Но невесомость – это цветочки. Ягодки – это космические лучи. Всех мастей и калибров. Электромагнитное излучение – это само собой. Корпускулярное – тоже. Недавно открытый Зет-фактор – таинственный, как взгляд незнакомца в подъезде своего дома. А сколько еще неоткрытого носится вокруг нашего «Пути»! Я подозреваю, что нас потихоньку облучают. Не со зла, конечно. Просто так, для науки. Может, какой-нибудь сегодняшний аспирант, а завтрашний академик, весь в белом халате, потирая руки, гадает: интересно, а сколько они там выдержат? А если прибавить? А если ещё?
Но подозрения эти я, разумеется, оставляю при себе. Кому охота прослыть паникером, да вдобавок и в сомневающиеся попасть?
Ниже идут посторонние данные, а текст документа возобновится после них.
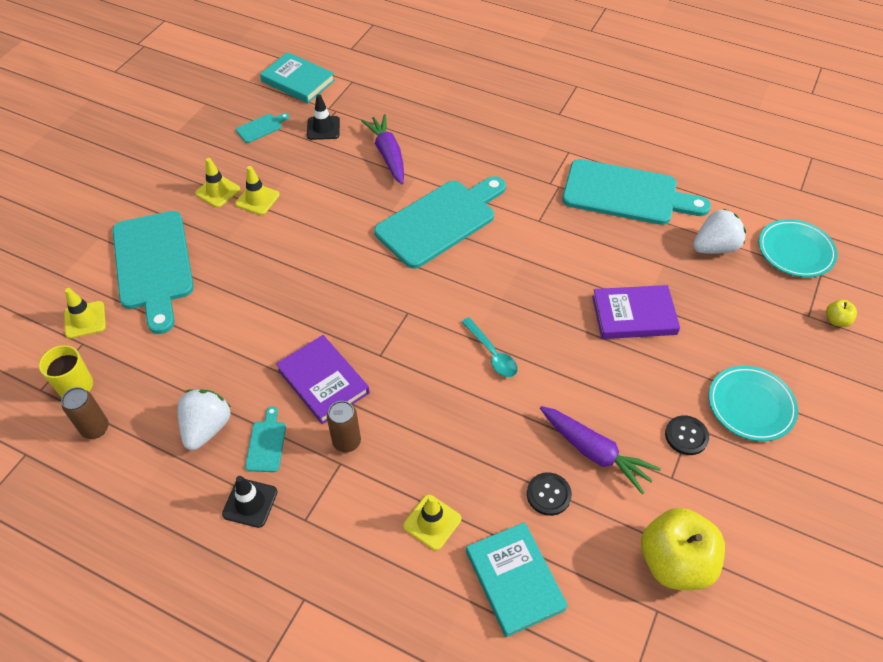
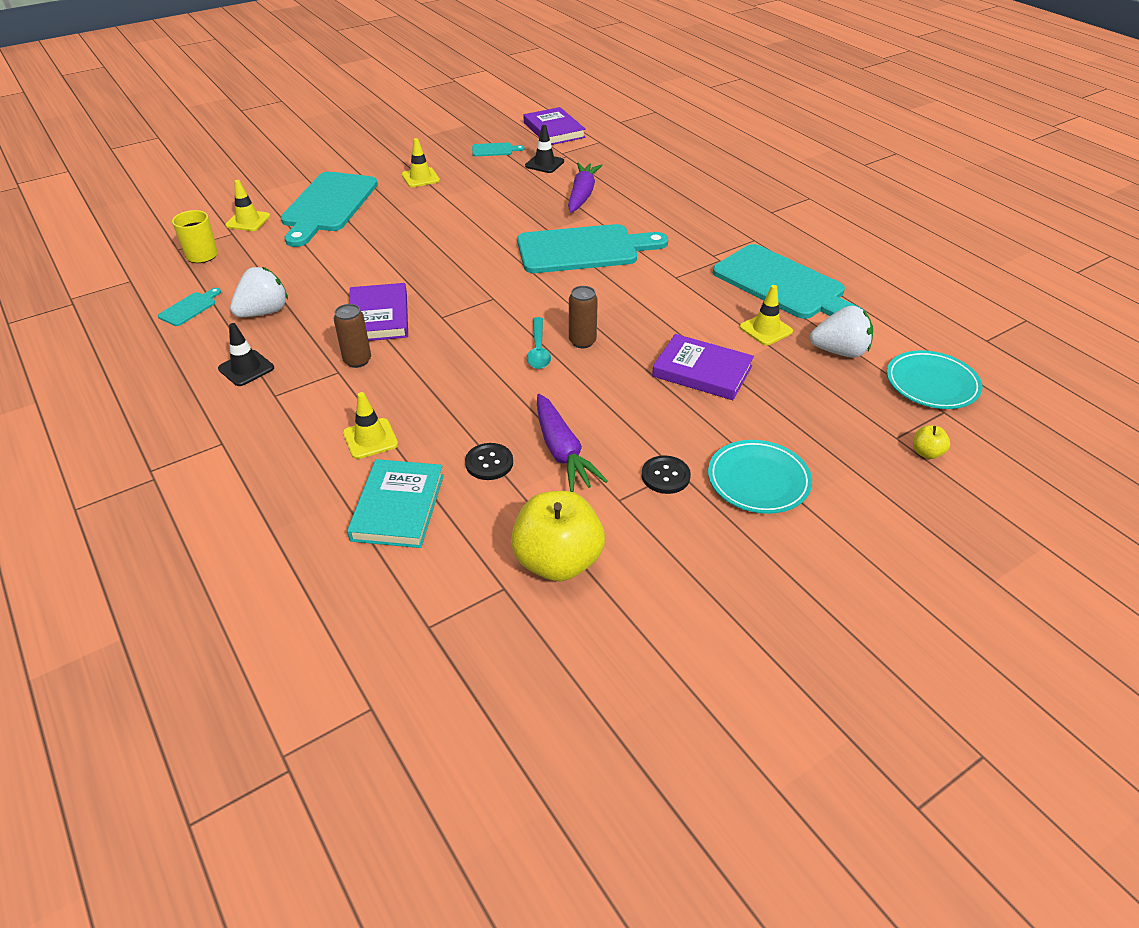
camera: 30 degrees right, 10 degrees down
brown can [61,387,109,439] -> brown can moved to [569,286,598,348]
yellow traffic cone [235,166,280,215] -> yellow traffic cone moved to [740,285,793,345]
turquoise cutting board [245,406,286,472] -> turquoise cutting board moved to [158,288,221,326]
turquoise book [260,52,335,103] -> purple book [523,107,586,145]

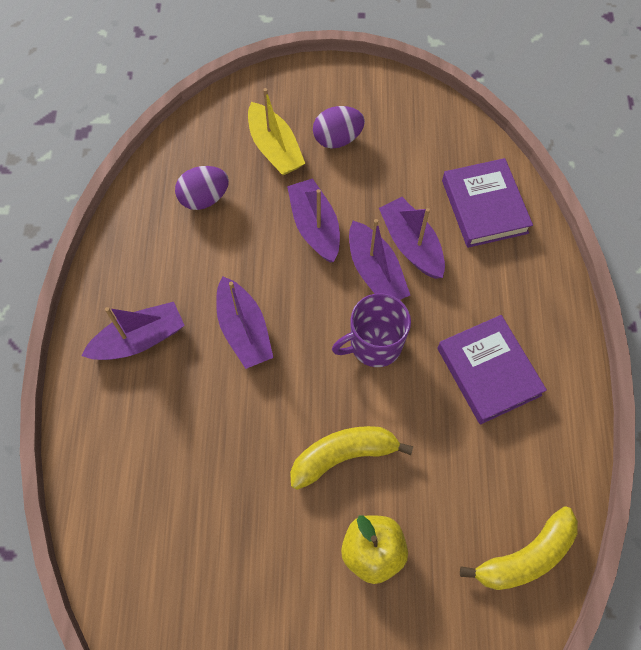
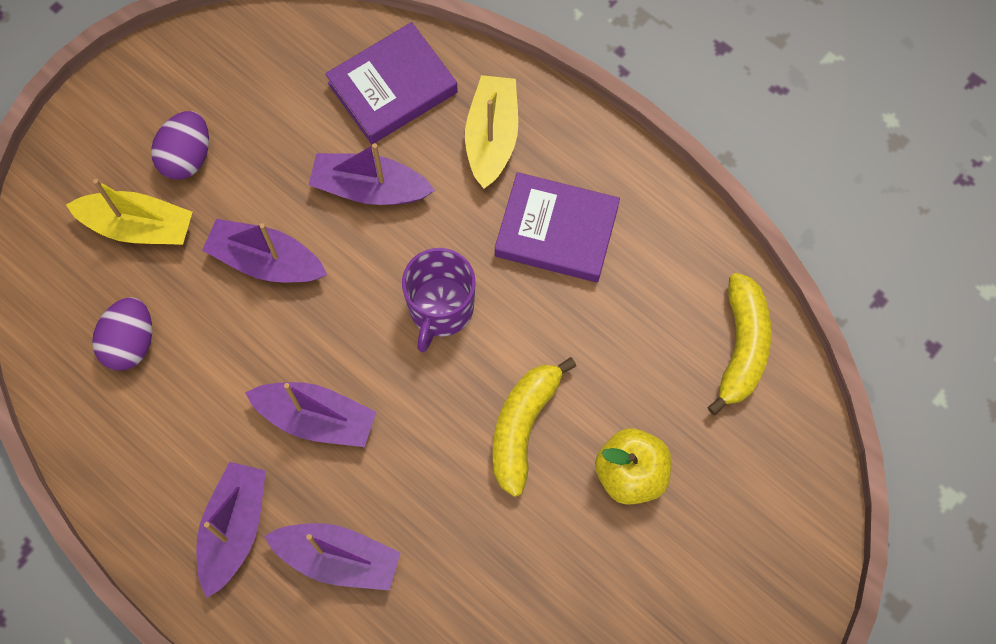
camera: 50 degrees left, 5 degrees up
purple boat [349,219,410,300] -> purple boat moved to [264,523,401,591]
purple book [442,158,533,248] -> purple book turned 60 degrees counterclockwise [325,22,458,144]
none -> yellow boat [465,75,518,189]

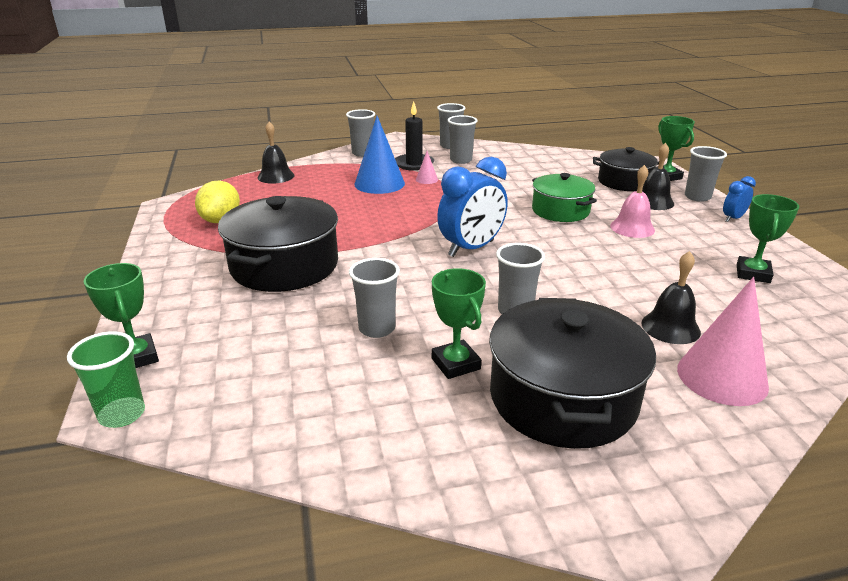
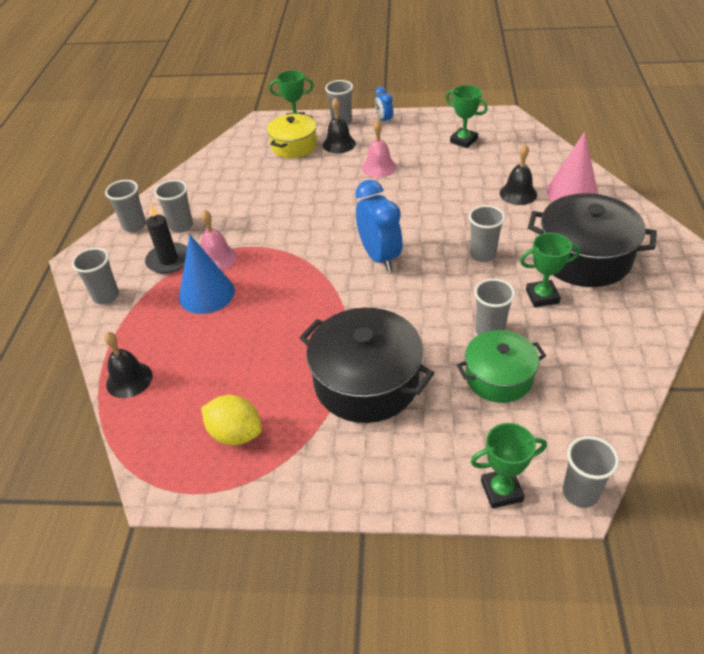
camera: 70 degrees left, 15 degrees up
green cup [67,331,145,428] -> grey cup [563,436,619,508]
pink cone [416,151,438,184] -> pink bell [201,210,237,271]
green pot [532,173,597,222] -> green pot moved to [457,330,546,403]
black pot [593,147,664,191] -> yellow pot [267,114,317,158]

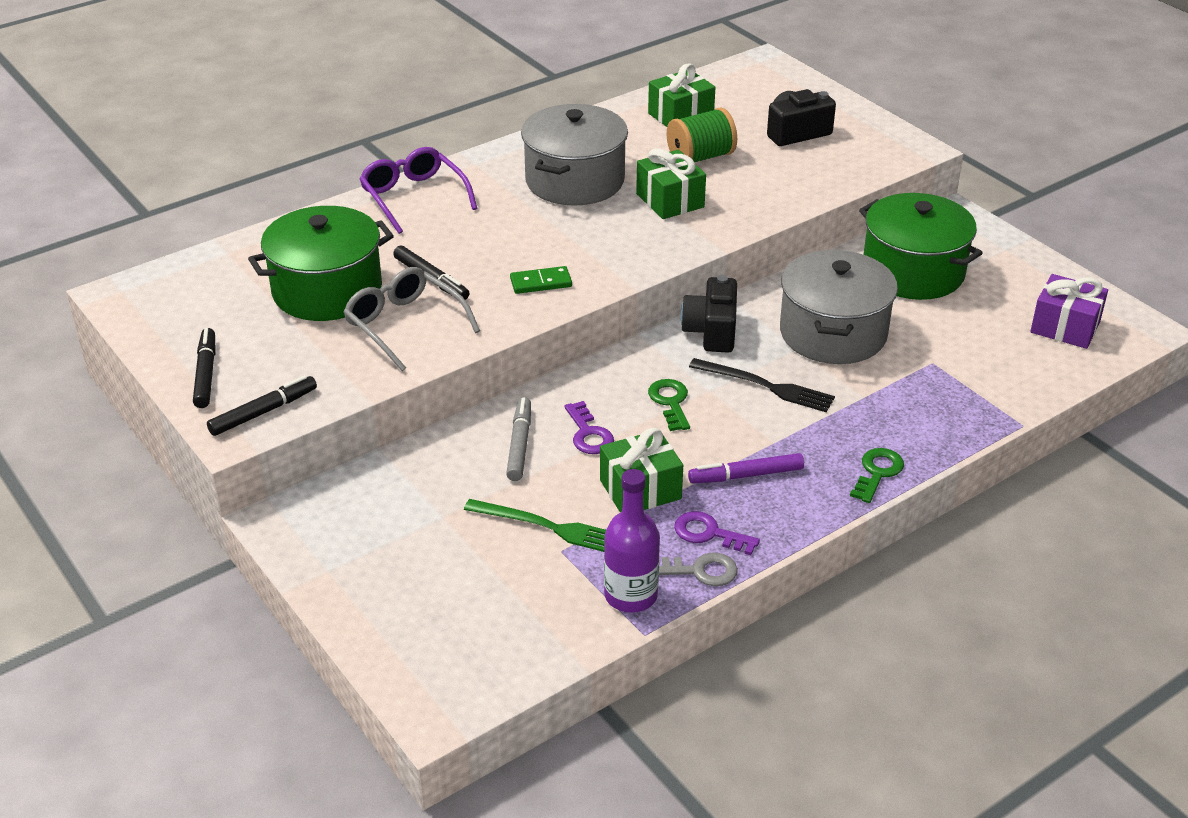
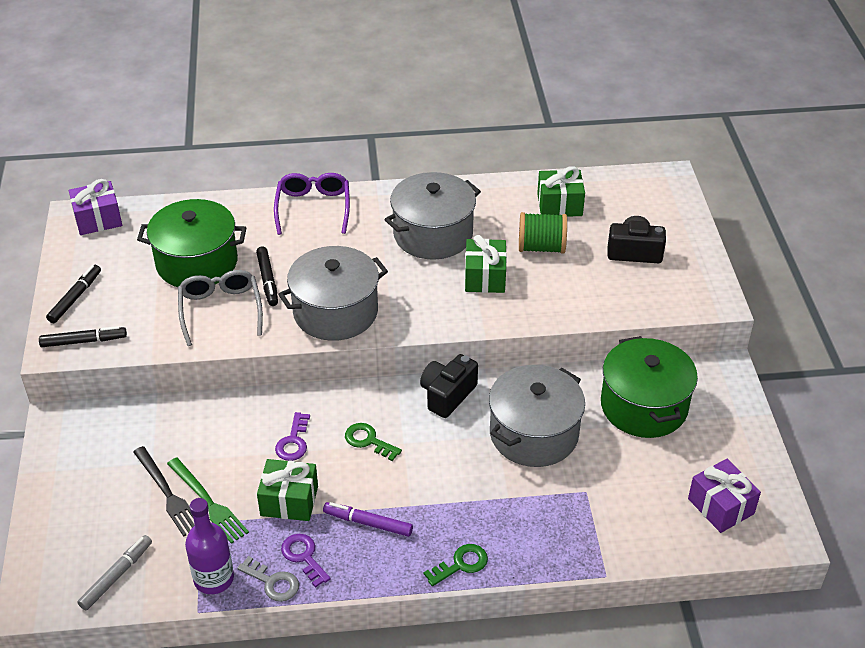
camera: 30 degrees right, 5 degrees up
grey marker [506,397,531,481] -> grey marker moved to [77,535,152,610]
green domino [510,266,572,294] -> grey pot [278,246,388,341]
green key [648,379,690,431] -> green key turned 75 degrees counterclockwise [345,423,402,461]
black fork [689,358,835,413] -> black fork moved to [133,446,195,536]
none -> purple gift [69,179,122,235]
Имитация невесомости с помощью кровати – дело важное. Приоритетное дело. Потому в положенные часы все, кроме вахтенного, который обязан сидеть с карандашом над графиками и с тоской смотреть на часы «Янтарь», должны лежать. Строго горизонтально. Сон, согласно Инструкции № 47-бис, ровно семь часов. Не шесть с половиной, не семь и пять минут. Семь. Остальное время – бодрствование. Лежим и работаем. Кто как. В основном, конечно, заполняем документацию. Бесконечную, и расширяющуюся. Как Вселенная. Бортовые журналы, акты приема-передачи дежурства, ведомости расхода гречневой крупы и туалетной бумаги, отчеты о самочувствии (графа «Жалобы» традиционно остается пустой, ибо жаловаться – признак слабости духа). В тетрадях и блокнотах, в заметках беглых, от руки – что-то о космическом полёте, да. Хотя чаще – о Земле. О том, как хорошо было сидеть на Арбате, пить кофе и наблюдать за прохожими. Или на скамейке в Летнем саду. И глядеть на птичек. Да хоть на травке посидеть, на берегу Оки, глядя букашечек… Но это – мысли для себя, не для бумаги. Не для отчётности.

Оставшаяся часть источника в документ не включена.